DOCUMENT SECTION:
Special representative of the UN secretary general

The Special Representative of the UN Secretary-General for Haiti is the chief diplomatic representative of the Secretary-General of the United Nations in Haiti. The incumbent, appointed by UN Secretary-General António Guterres, is Helen La Lime. This position is functionally coexistent with the UN Special Representative heading the UN Mission for Justice Support in Haiti (MINUHUSTH).

In their capacity as a UN envoy, the Special Representative heads the United Nations Integrated Office in Haiti. The BINUH was established by the UN Security Council in 2019 by Resolution 2476 per chapter VI of the Charter of the United Nations.

Their first mandate is to advise the Haitian government in developing rule of law, political stability, promoting human rights, and advancing a peaceful and stable environment, amongst others. Their second mandate is assisting, through advising, the Haitian government in various areas: dialogue and reforms, elections, police professionalism, community violence reduction, justice reform, prison conditions, and human rights protection.

The office called for democratic renewal in February of 2021 in Haiti, due to massive polarization in the presidency of Jovenel Moïse. This was due to the ceased function of the Haitian Parliament in January 2021, and the fears that the country was slipping from democracy.

The efforts and importance of the Special Representative and UN came to the forefront in international politics in 2021 with the Assassination of Jovenel Moïse, the President of Haiti.

INPUT DATA:
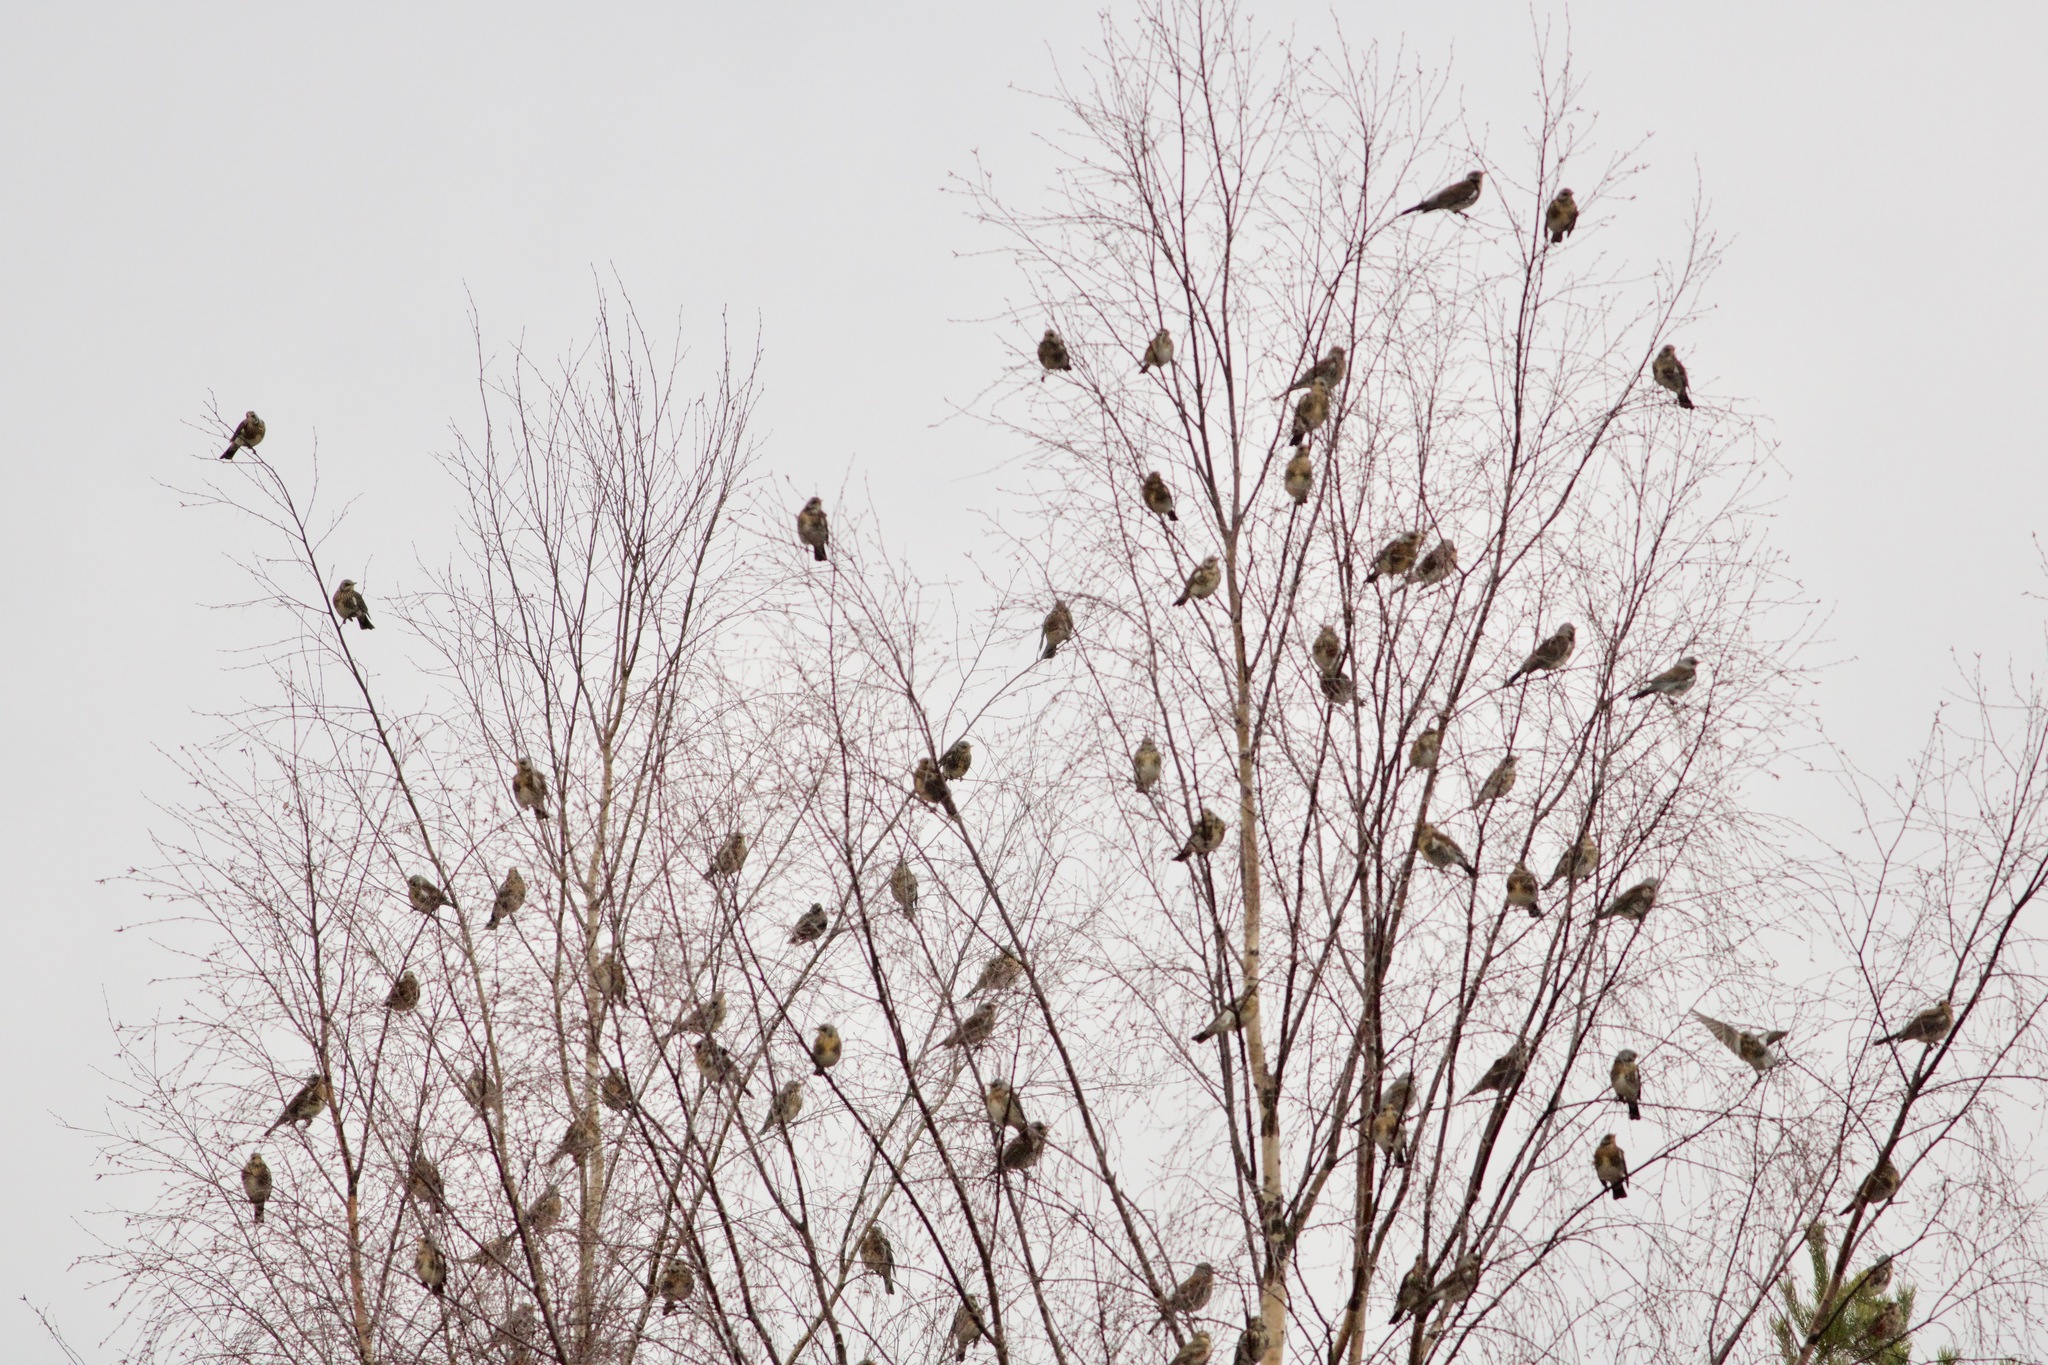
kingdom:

WHAT YOU NEED TO DO: Could you copy the text about the UN Special Representative for Haiti word for word, beginning at the words "The office called" and stopping after "President of Haiti."?

RESULT OF THIS EXERCISE:
The office called for democratic renewal in February of 2021 in Haiti, due to massive polarization in the presidency of Jovenel Moïse. This was due to the ceased function of the Haitian Parliament in January 2021, and the fears that the country was slipping from democracy.

The efforts and importance of the Special Representative and UN came to the forefront in international politics in 2021 with the Assassination of Jovenel Moïse, the President of Haiti.